Start of Records provided

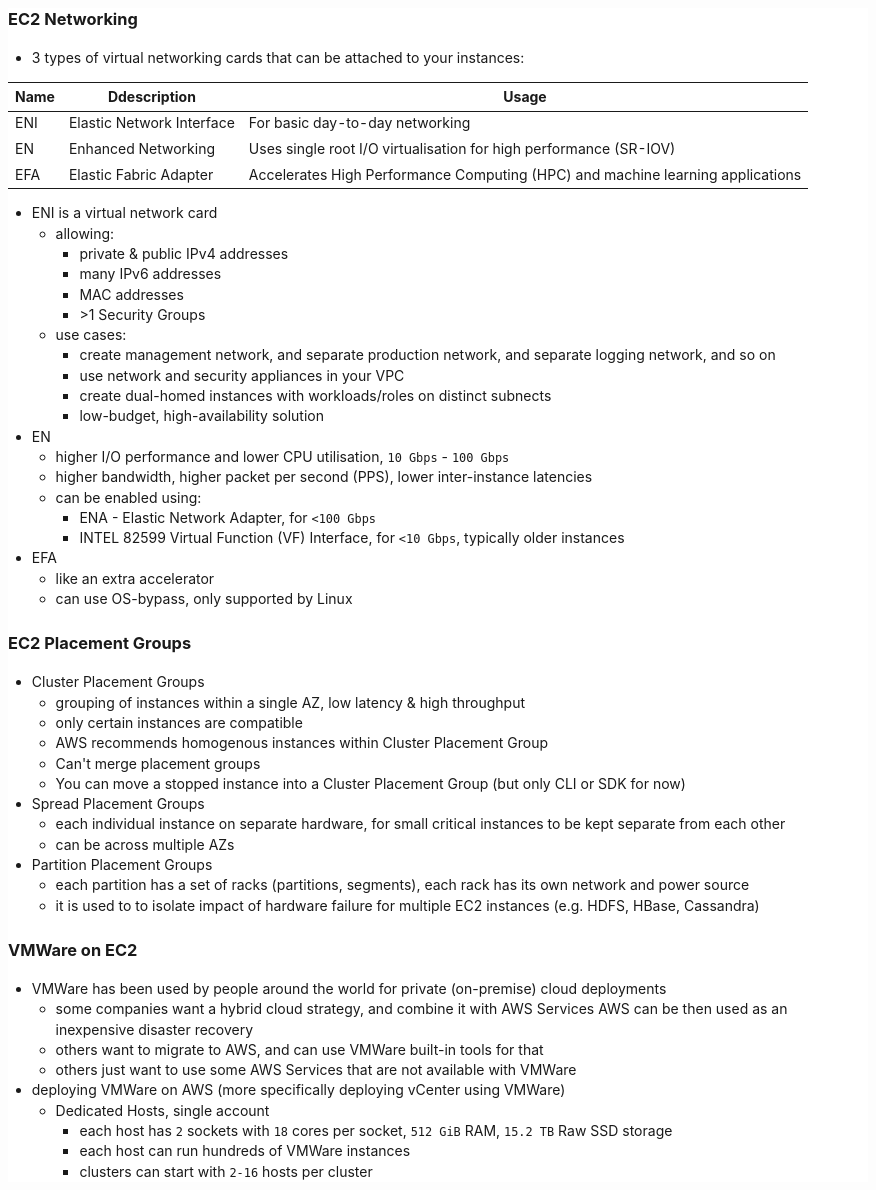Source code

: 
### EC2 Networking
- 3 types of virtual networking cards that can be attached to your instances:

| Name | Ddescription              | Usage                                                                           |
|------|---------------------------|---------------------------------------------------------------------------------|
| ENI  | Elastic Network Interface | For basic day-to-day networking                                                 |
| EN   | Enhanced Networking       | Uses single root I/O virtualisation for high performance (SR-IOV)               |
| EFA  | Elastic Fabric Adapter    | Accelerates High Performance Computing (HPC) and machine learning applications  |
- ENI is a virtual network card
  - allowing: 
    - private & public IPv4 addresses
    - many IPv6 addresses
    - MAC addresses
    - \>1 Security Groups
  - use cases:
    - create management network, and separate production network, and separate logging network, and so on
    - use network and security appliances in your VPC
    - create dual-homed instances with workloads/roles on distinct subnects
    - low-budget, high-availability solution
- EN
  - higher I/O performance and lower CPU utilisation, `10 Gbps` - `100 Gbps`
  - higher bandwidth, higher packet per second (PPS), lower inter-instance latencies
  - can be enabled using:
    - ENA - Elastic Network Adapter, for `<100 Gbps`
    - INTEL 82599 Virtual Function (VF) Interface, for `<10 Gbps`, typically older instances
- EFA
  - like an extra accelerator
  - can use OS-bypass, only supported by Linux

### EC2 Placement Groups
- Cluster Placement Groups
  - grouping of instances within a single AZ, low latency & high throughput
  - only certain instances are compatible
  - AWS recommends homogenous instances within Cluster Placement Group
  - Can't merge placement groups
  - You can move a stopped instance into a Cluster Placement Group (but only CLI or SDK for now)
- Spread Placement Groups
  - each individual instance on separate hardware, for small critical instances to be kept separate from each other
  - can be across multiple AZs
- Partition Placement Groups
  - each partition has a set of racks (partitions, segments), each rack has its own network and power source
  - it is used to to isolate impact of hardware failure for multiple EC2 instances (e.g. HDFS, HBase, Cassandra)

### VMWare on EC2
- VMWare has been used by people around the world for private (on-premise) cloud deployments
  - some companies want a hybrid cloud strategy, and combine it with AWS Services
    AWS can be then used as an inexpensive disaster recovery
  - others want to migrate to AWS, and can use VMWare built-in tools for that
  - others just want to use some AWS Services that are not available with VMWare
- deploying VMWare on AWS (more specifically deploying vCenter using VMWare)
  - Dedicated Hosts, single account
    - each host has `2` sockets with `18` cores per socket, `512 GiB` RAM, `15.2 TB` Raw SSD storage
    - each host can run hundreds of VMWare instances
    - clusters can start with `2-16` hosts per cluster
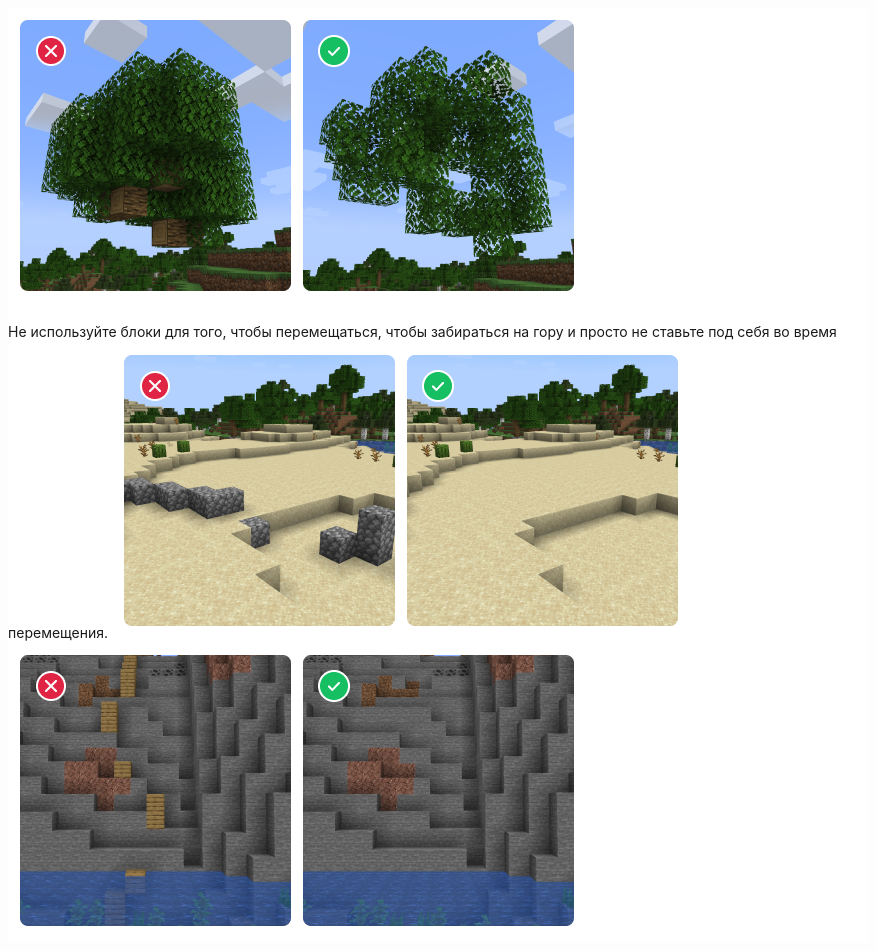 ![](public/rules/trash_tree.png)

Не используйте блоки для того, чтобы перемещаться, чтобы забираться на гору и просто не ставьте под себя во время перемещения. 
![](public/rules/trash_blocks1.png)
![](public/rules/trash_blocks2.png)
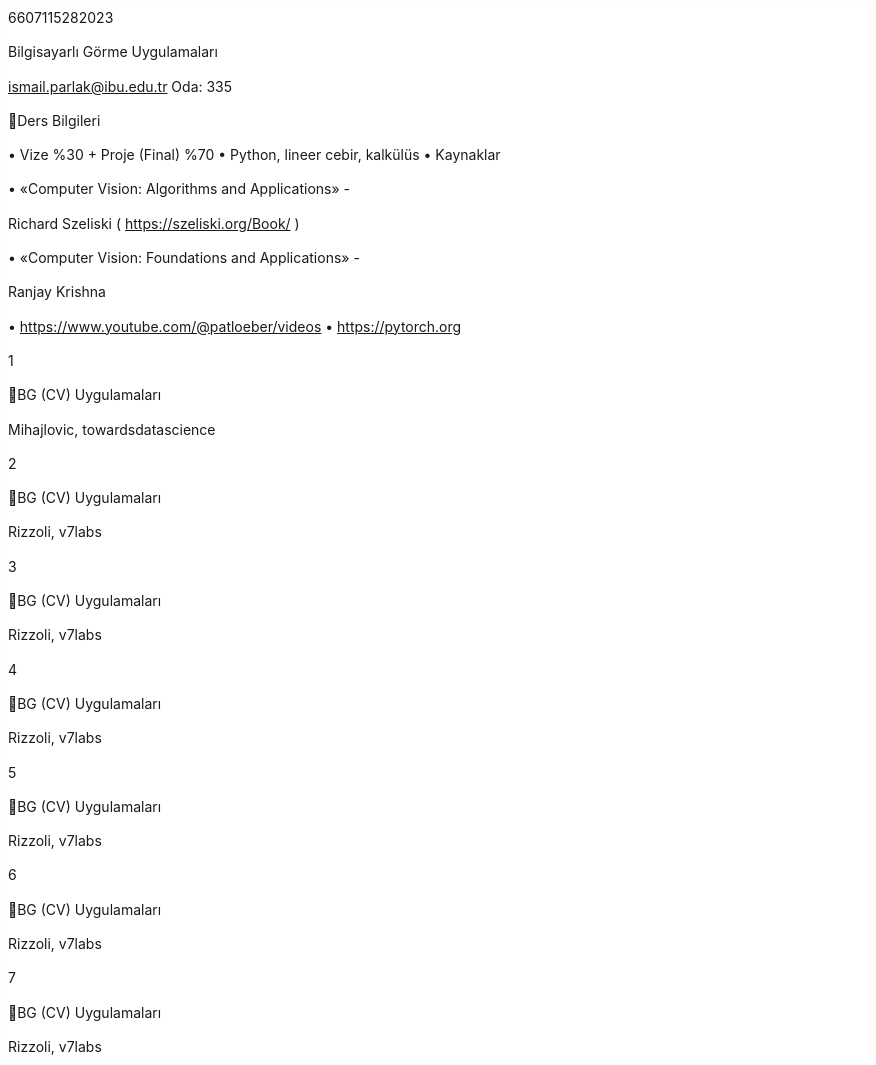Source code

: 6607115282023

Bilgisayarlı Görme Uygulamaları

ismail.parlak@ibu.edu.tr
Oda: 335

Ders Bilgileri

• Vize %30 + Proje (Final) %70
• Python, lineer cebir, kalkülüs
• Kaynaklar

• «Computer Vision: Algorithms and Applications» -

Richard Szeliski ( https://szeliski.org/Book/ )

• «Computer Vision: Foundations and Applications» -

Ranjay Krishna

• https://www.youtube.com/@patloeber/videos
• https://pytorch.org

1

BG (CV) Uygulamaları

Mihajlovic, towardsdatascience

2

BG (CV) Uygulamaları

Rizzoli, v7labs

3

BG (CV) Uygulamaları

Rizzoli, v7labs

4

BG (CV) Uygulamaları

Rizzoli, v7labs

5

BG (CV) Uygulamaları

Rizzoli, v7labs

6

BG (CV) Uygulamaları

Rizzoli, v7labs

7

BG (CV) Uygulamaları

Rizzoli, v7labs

End of Records provided

Problem -> There is a run of lines above from the one with "- AWS recommends" to the one with "- Spread Placement Groups"; print exactly that run, both ends included, and nothing else.

Result of this task ->
  - AWS recommends homogenous instances within Cluster Placement Group
  - Can't merge placement groups
  - You can move a stopped instance into a Cluster Placement Group (but only CLI or SDK for now)
- Spread Placement Groups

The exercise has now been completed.